With kickoffs moved up 5 yards to the 35-yard line this season, he's recorded touchbacks on five of 10 kickoffs, putting him on pace for 40 this season.

"The rule is great for kickers," Mare said. "I'm sure returners hate it, but I am noticing more guys taking them out, that's for sure."

Mare's most vivid memory of Bank of America Stadium prior to this season involved a kick return against the Dolphins in a 2006 preseason game.

"This guy named DeAngelo returned a kickoff on me for a touchdown his rookie year," Mare said with a laugh, referencing running back DeAngelo Williams' 98-yard return five years ago.

Now, Mare is working on learning the intricacies of Bank of America Stadium – much like he did at his previous stops – to avoid a repeat.

"Outdoor stadiums are what they are.
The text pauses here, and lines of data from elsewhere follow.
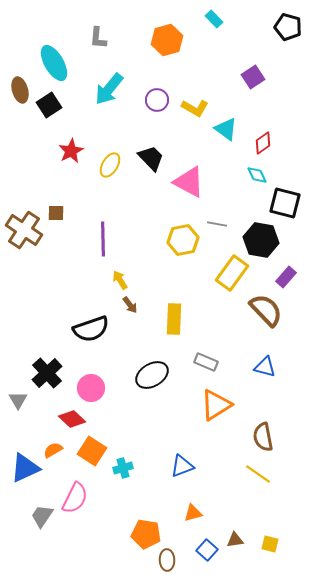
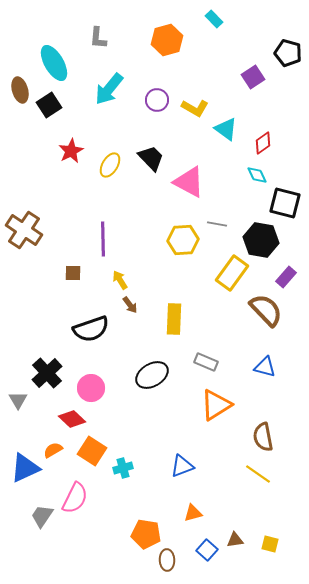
black pentagon at (288, 27): moved 26 px down
brown square at (56, 213): moved 17 px right, 60 px down
yellow hexagon at (183, 240): rotated 8 degrees clockwise
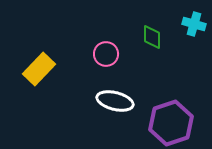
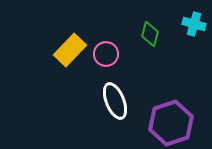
green diamond: moved 2 px left, 3 px up; rotated 15 degrees clockwise
yellow rectangle: moved 31 px right, 19 px up
white ellipse: rotated 54 degrees clockwise
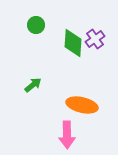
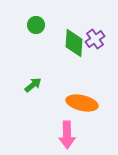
green diamond: moved 1 px right
orange ellipse: moved 2 px up
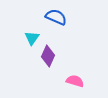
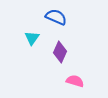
purple diamond: moved 12 px right, 4 px up
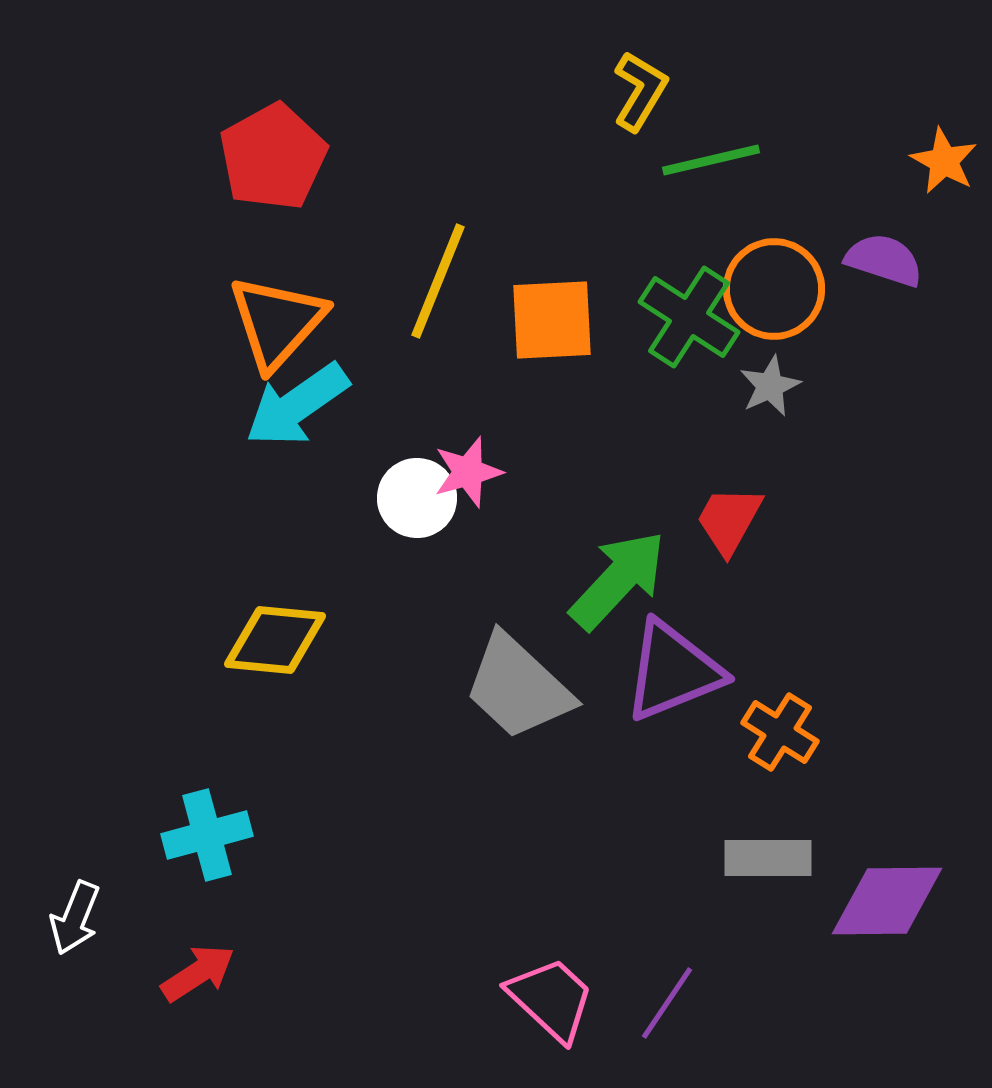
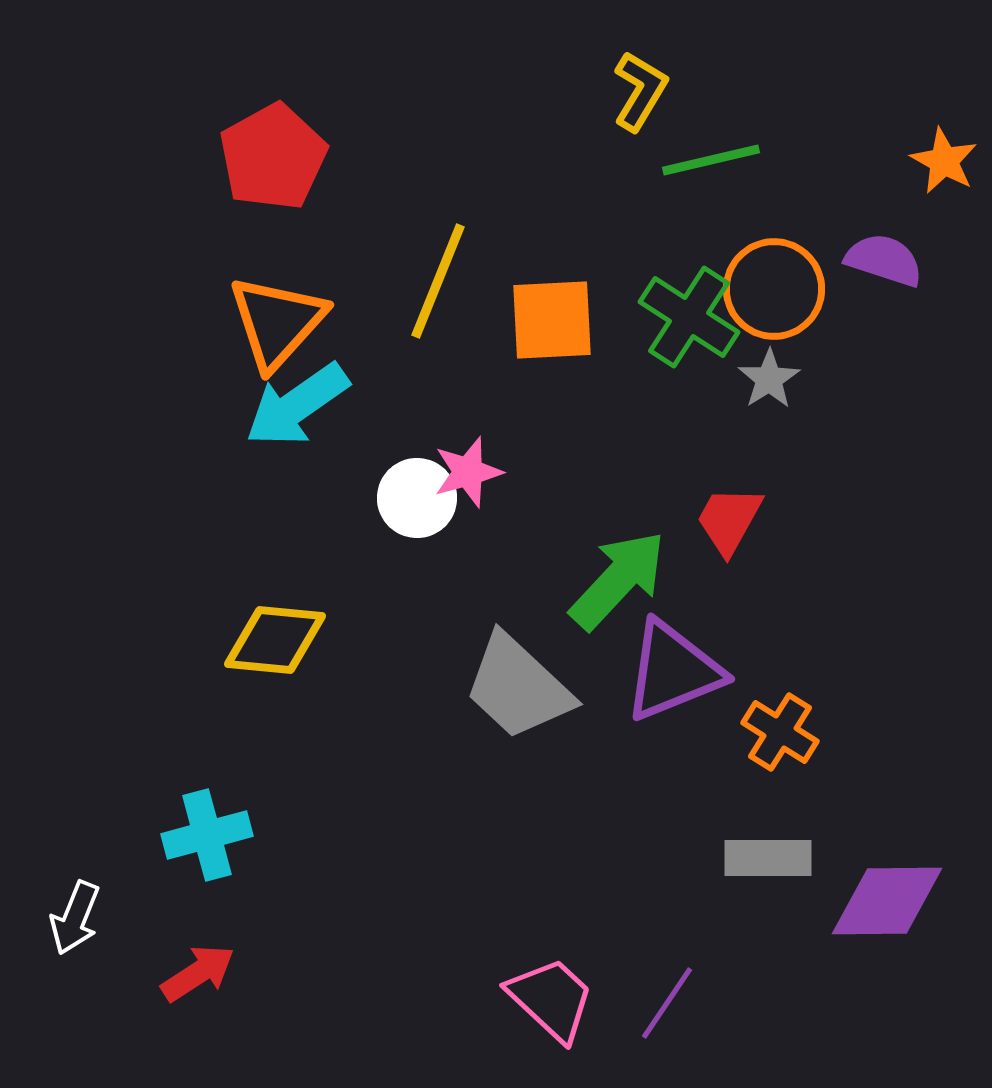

It just depends on the weather," he said. "It's just something you've got to get used to, and when you do, you can use it to your advantage as the home team."

Mare had another type of homefield advantage before he set foot in the home locker room for the first time. His family already lived in Mooresville, N.C., 30 minutes north of the stadium, a spot the family picked four years ago because it was halfway between his home in south Florida and his wife's in New York.

"My family is happy," Mare said. "We didn't have to move, so the kids get to stay with their friends. Plus, we'll spend the holidays in our house for the first time in four or five years.

"We've also got a good group of guys on the team, which always helps. We're happy. We know how lucky we are."